To compose the muxAndFdPl and romAndRomPl blocks together is more tricky. This is because the blocks in slice 0 must be composed to share the same location. If they are composed as before with romAndRomPl blocks in parallel and the muxAnd-FdPl block composed using > | >, then the muxf6 and register would be placed in slice 1. This is because > | > places blocks in the same location with their origins aligned in the lower left. To do this we need to compose the block in slice 0 in series using > | > and then compose these in series horiztonally with the slice 1 blocks.
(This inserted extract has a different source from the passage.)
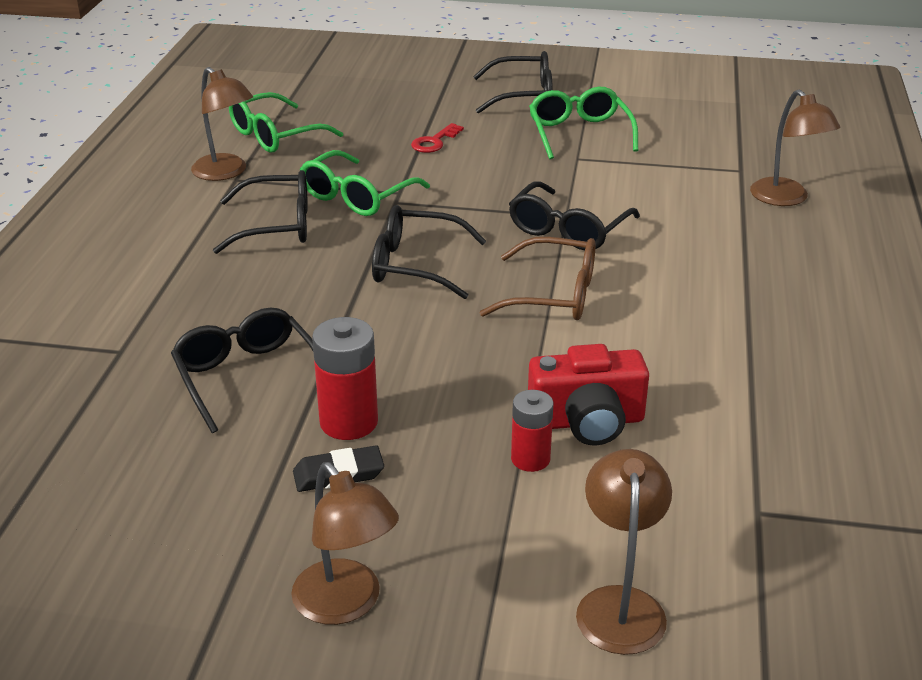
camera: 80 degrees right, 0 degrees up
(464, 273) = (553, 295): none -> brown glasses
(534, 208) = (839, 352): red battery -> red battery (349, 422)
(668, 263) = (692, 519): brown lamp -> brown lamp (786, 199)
We can the following rule to break the parallel composition of the rom16x1 blocks:

A hpar2 B = fst A >-> snd B

If A = B = romsAndMuxPl, and C = muxAndFdPl, then the form of the composition we are looking for is (ignoring initial values and the clock):

snD(A hpar2 B) > | > C

Substituting for the LHS of the above rule:

snD(fsT A >-> snD B) >|> C

Distributing the snD and bracketing the terms we want to place together:

snD(fsT A) >-> (snD(snD B) >|> C)

Which gives the Lava description for the placed circuit:

```
romsAndMuxesPl init0 init1 init2 init3 clk
= snD(fsT(romsAndMuxPl init0 init1)) >->
  (snD(snD(romsAndMuxPl init2 init3)) >|> muxAndFdPl clk)
```

If the 6-input LUT is described without the placement combinators, the Xilinx implementation tools will come up with a similar placement themselves (probably with the slices reversed, which makes no difference in terms of the Virtex architecture). So why go to the trouble of placing such a small circuit? The advantage is, that this can now be used to build bigger, fully placed circuits. This composition might seem complicated for the size of the circuit, but this is because it is irregular and is complicated by the need for placing circuit blocks on top of each other. Lavas real strength lies in the ease in which regular circuits can be composed and placed. The facilities that Lava provides for doing this are introduced in the next tutuorial.

# 2.3 Exercise

Provide a Lava description of the 6-input LUT circuit placed using combinators for the Virtex II architecture.